A 25-year-old man was transferred to our hospital owing to a clinical suspicion of abdominal aortic aneurysm. The patient reported persistent left upper abdominal pain for one month. He also had recurrent oral ulcers for 5 years 7–8 times each year. Four years earlier, he underwent carotid artery stenting due to rupture of a pseudoaneurysm of the right internal carotid artery, followed by pseudoaneurysm formation at the puncture site of the right femoral artery, and bypass surgery with a prosthetic graft was performed. He had genital ulcers along with nodular rash and folliculitis in both lower limbs for one year. A computed tomography angiography (CTA) performed prior to admission to our hospital demonstrated a 58-mm-diameter pseudoaneurysm located in his abdominal aorta at the level of the superior mesenteric artery (SMA). The proximal end of the aneurysm was just below the celiac artery (CA), and the distal end was just parallel to the right renal artery. The proximal portion of the SMA was totally occluded due to compression of the pseudoaneurysm, while the distal runoff of the SMA was patent through collateral circulation from the CA and inferior mesenteric artery (IMA) (Fig. 1). As measured by preoperative CTA, the average diameter of the aorta at 20 mm above the CA was 21 mm. At 20 mm below the right renal artery, the average diameter of the aorta was 17 mm.
The patient was diagnosed with vasculo-Behcet’s disease and received immunosuppressive medication before surgical intervention. Methylprednisolone 40 mg combined with 560 mg of tocilizumab, later replaced by 30 mg of prednisone daily; 1 g of mycophenolate mofetil (MMF) twice daily; and 10 mg of methotrexate (MTX) weekly were administered. Laboratory findings showed a C-reactive protein level of 10.87 mg/l and an erythrocyte sedimentation rate (ESR) of 2 mm/h before the operation.
Endovascular repair with physician-modified fenestrated endograft (PMFE) was planned for this patient. After a 22–80 mm Ankura cuff endograft (Lifetech, Shenzhen, China) was deployed on a sterile back-table in the operating room, three fenestrations were created according to perioperative planning: 8*8 mm at 15 mm from the proximal top of the endograft and in the 12:00 o’clock direction for the CA; 6*6 mm at 54 mm distal to the “o” mark of the stent graft and in the 21:00 o’clock direction for the right renal artery (RRA); and 6*6 mm at 60 mm distal to the “8” mark of the stent graft and in the 9:00 o’clock direction for the left renal artery (LRA) (Fig. 2).
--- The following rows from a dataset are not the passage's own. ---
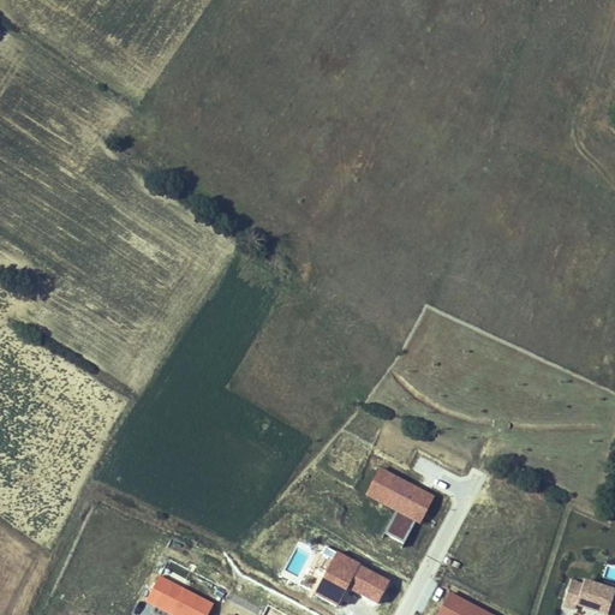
[(434,495),(380,466),(364,494),(395,512),(384,533),(404,544),(415,521),(419,525),(434,495)]
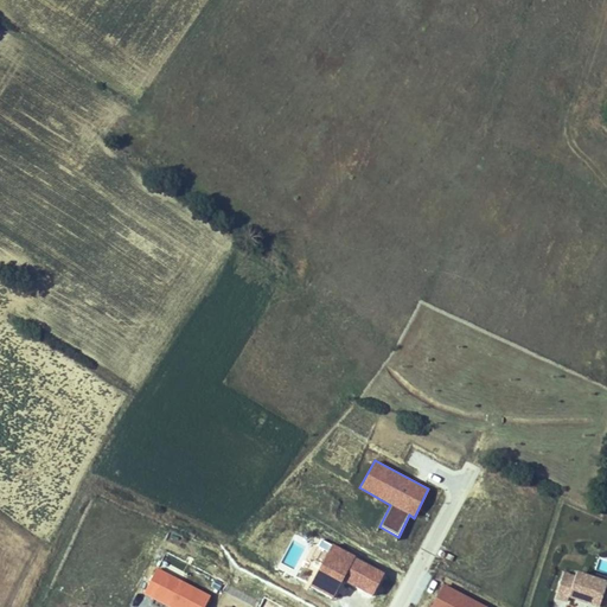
[(372,596),(384,573),(333,544),(311,586),(333,598),(343,581),(372,596)]
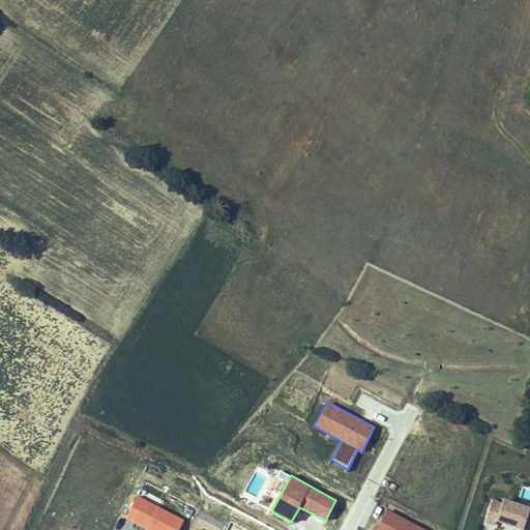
[(178,529),(184,520),(138,496),(125,519),(147,529),(178,529)]
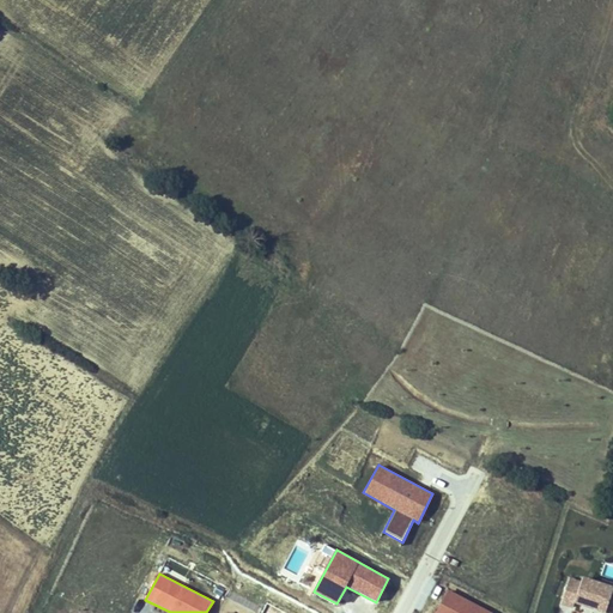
[(611,605),(612,598),(612,584),(604,581),(588,575),(586,578),(575,574),(565,598),(577,602),(578,598),(608,610),(611,605)]
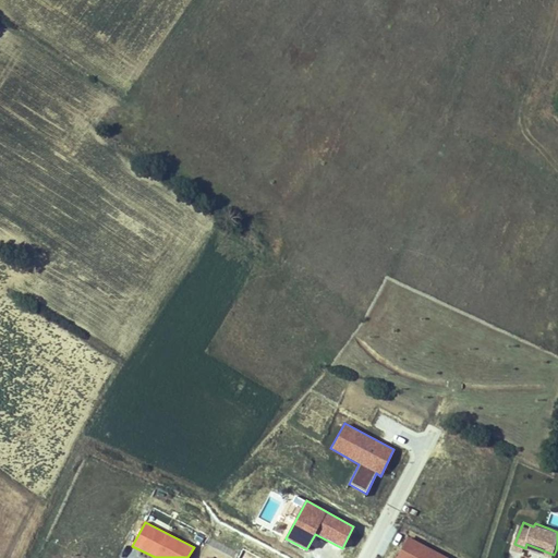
[(448,557),(449,557),(409,536),(396,557),(448,557)]
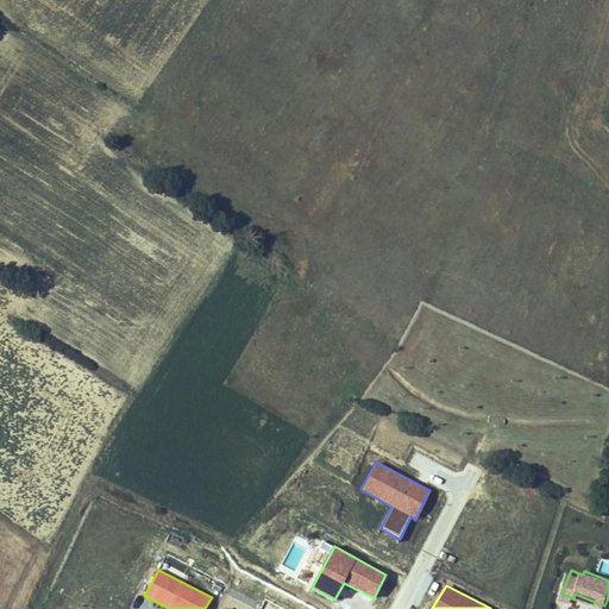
All buildings are outlined.
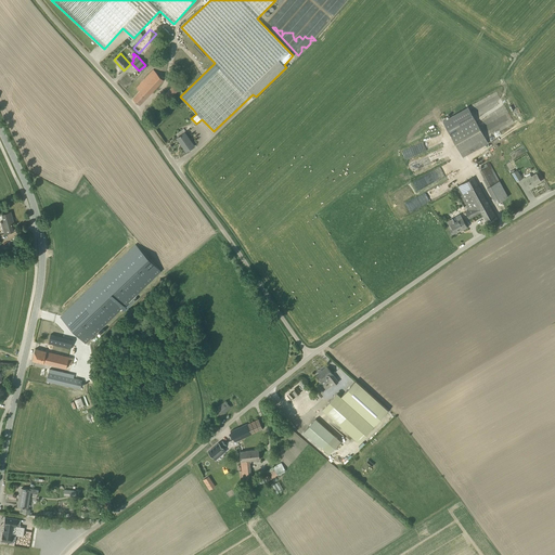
[(140,105),(163,81),(153,72),(137,89),(139,91),(132,99),(140,105)]
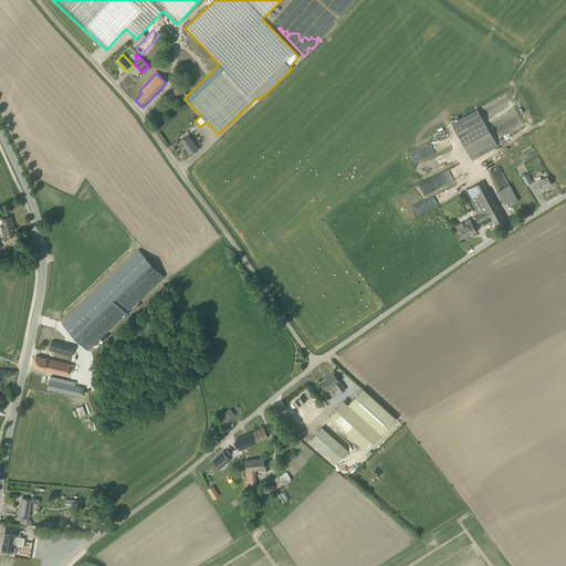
[(186,92),(181,86),(177,90),(176,88),(167,97),(174,104),(186,92)]
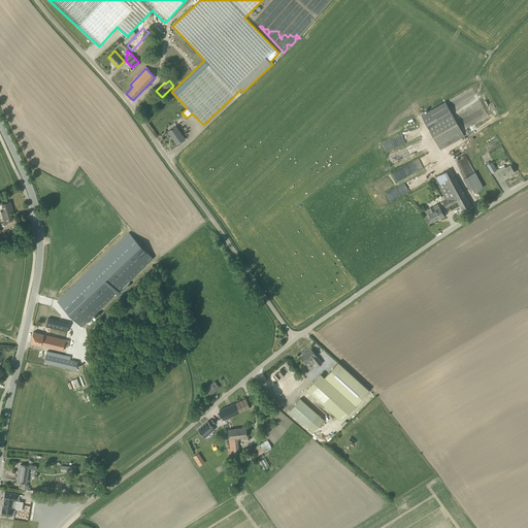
[(427,127),(440,150),(464,136),(492,121),(471,86),(444,101),(421,114),(427,127)]
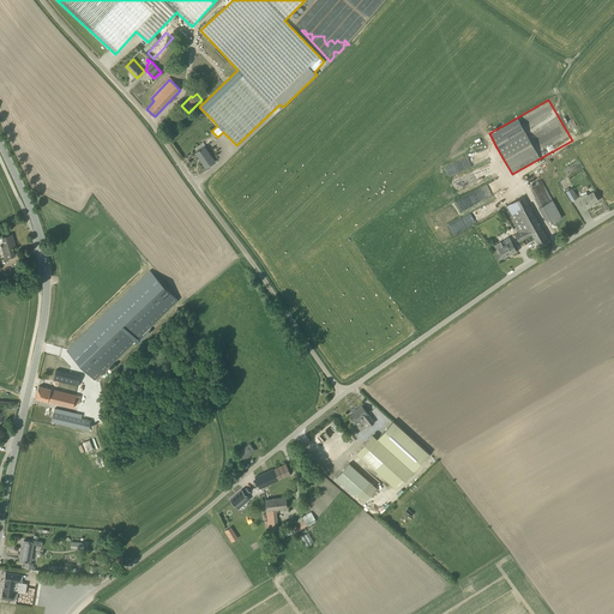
[(206,168),(215,162),(204,146),(196,152),(206,168)]
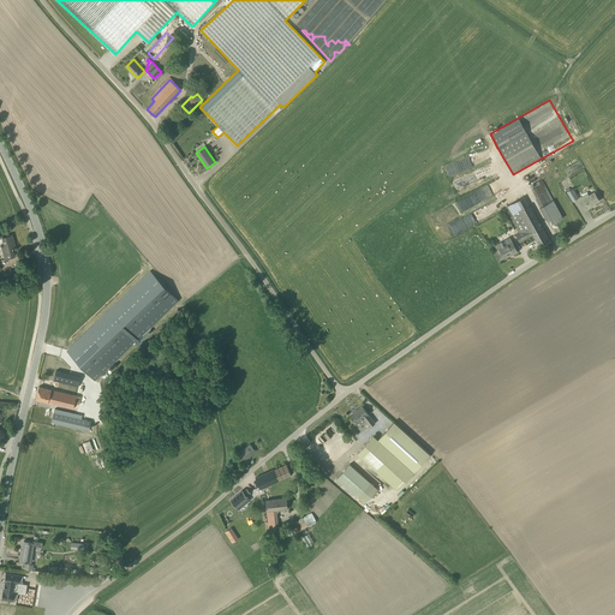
[(447,166),(451,175),(485,161),(481,153),(447,166)]
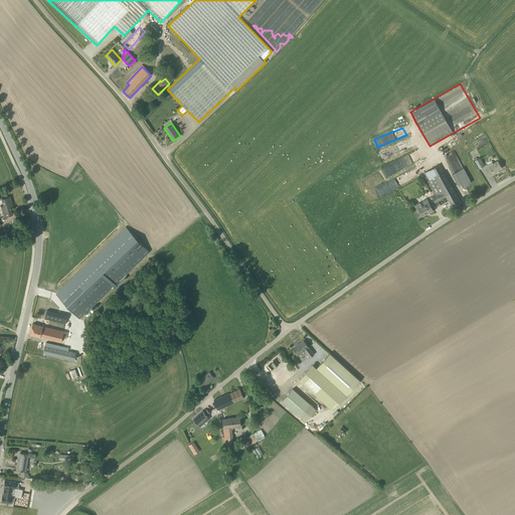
[(460,188),(472,182),(454,151),(452,152),(453,154),(446,158),(449,165),(448,166),(452,174),(460,188)]
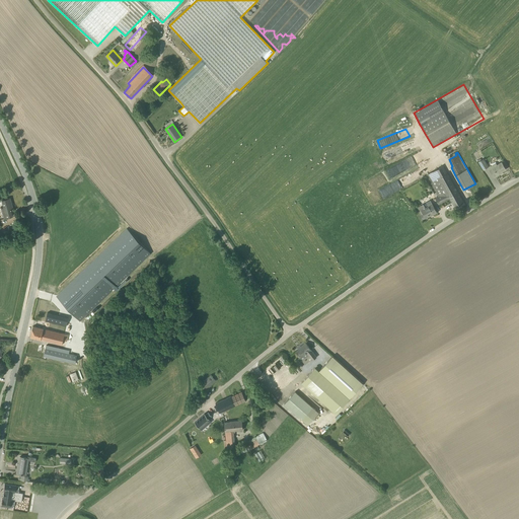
[(477,160),(478,161),(484,169),(489,166),(484,158),(485,158),(484,156),(480,157),(480,158),(477,160)]
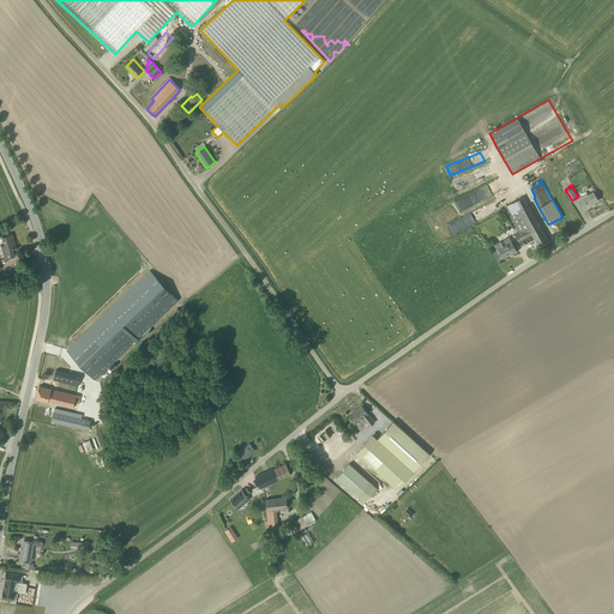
[(599,200),(594,192),(588,196),(587,192),(577,198),(578,202),(584,210),(590,206),(589,206),(599,200)]
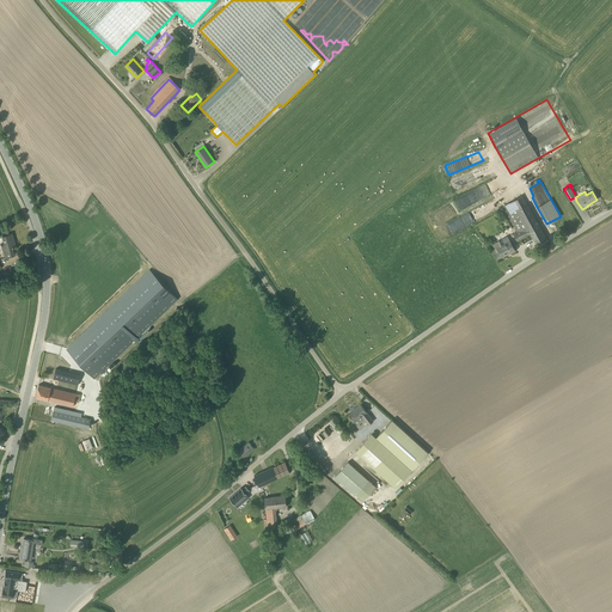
[(527,203),(522,195),(502,207),(516,232),(513,233),(518,242),(531,234),(537,244),(546,238),(527,203)]
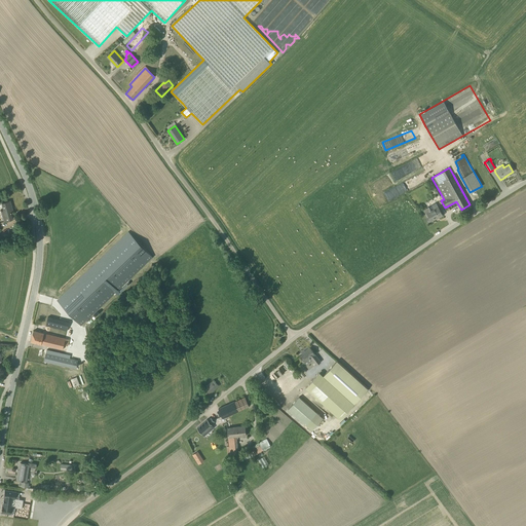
[(392,172),(396,181),(404,178),(401,168),(392,172)]
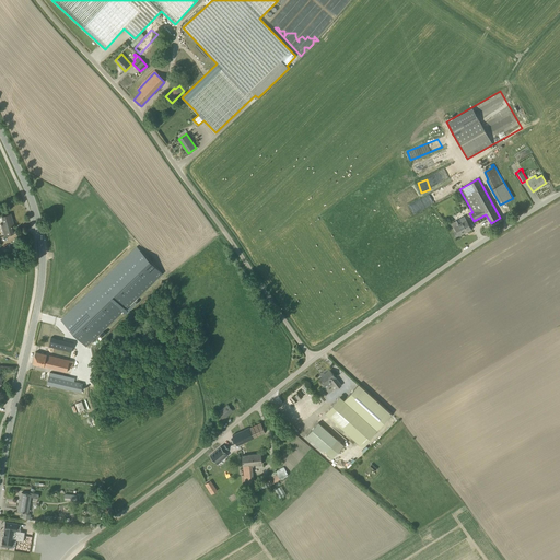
[(4,235),(13,233),(11,226),(12,226),(11,225),(14,225),(11,213),(1,216),(3,222),(1,223),(4,235)]
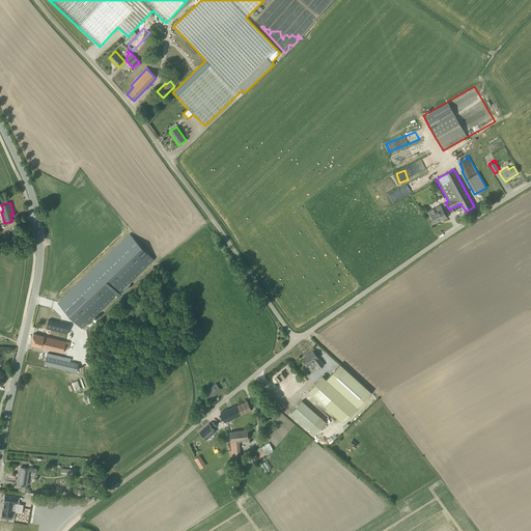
[(447,217),(442,208),(435,213),(432,210),(426,213),(430,220),(432,224),(442,219),(442,220),(447,217)]
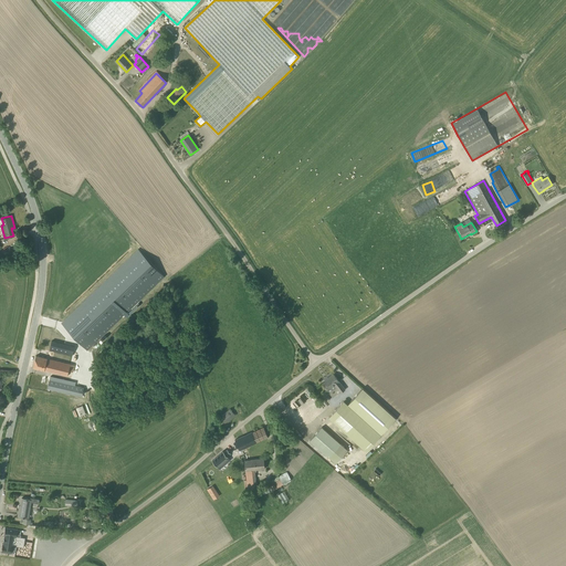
[(139,250),(63,324),(90,352),(94,348),(92,345),(164,276),(139,250)]
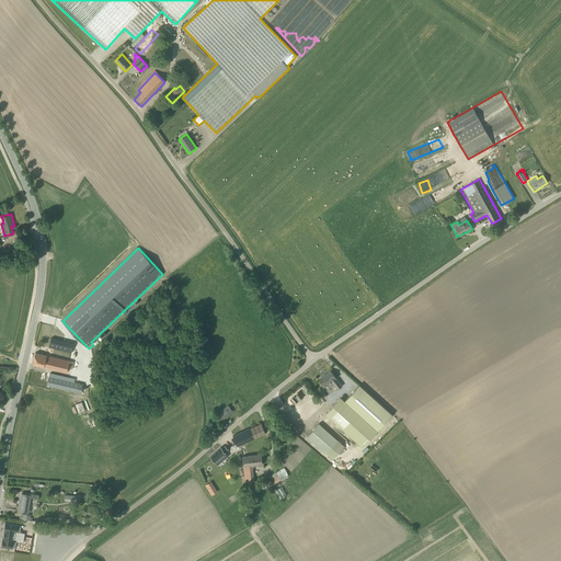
[(53,328),(50,336),(69,341),(71,332),(53,328)]
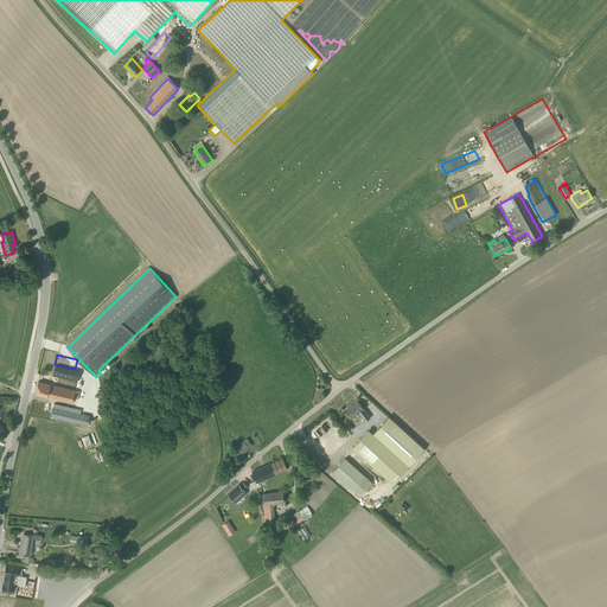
[(83,383),(84,375),(81,371),(55,365),(52,376),(83,383)]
Fenestrations were reinforced by suturing metal coils (COOK Medical, Bloomington, IN, USA) as radiopaque markers. Finally, the endograft was re-encased in the sheath of the delivery system.
Before the procedure, bone and aortic 3D models were reconstructed from the preoperative CTA scan on a workstation (Advantage Workstation; GE Healthcare). These models were then fused with live fluoroscopy (Fig. 3A). Two Cobra catheters were advanced through the left femoral artery into both renal arteries for protection. The PMFE was deployed from the right femoral artery. Accurate deployment of the PMFE and orientation of the hole towards the CA was guided by a 3D fused image. A 5–40 mm balloon (Powerflex, Cordis) was delivered into the CA to facilitate adjustment of the PMFE for orientation of the holes towards the RAs. After successful cannulation of the two renal arteries from the left brachial artery, the two Cobra catheters were removed, and two 6–25 mm self-expanding covered stents (Viabahn, Gore) were implanted in both renal arteries. The proximal ends of both stents were flared by a 10–40 mm balloon (Advance 35LP, COOK). The PMFE was completely deployed, and the delivery system was retrieved. Completion angiography demonstrated that the pseudoaneurysm was completely excluded, and no endoleak was observed. The CA and RAs were patent, and perfusion of the distal segment of the SMA through collateral arteries was satisfactory (Fig. 3B). The total procedure time was 150 minutes, fluoroscopy time was 32 minutes, intraoperative bleeding was 100 mL, and the contrast volume used was 80 mL.
After endovascular treatment, the abdominal pain of this patient was obviously relieved. He received immunosuppressive therapy with 40 mg of intravenous methylprednisolone daily perioperatively and changed to 25 mg of oral prednisolone daily after discharge. MMF and MTX treatment was continued with supplementation of calcium and vitamin D.
At the 18-month follow-up, CTA demonstrated successful exclusion of the pseudoaneurysm and patent CA, SMA and RAs (Fig. 4). Oral prednisolone was continued and suggested to be reduced by 2.5 mg every 2 weeks. ESR and CRP levels were within the normal ranges.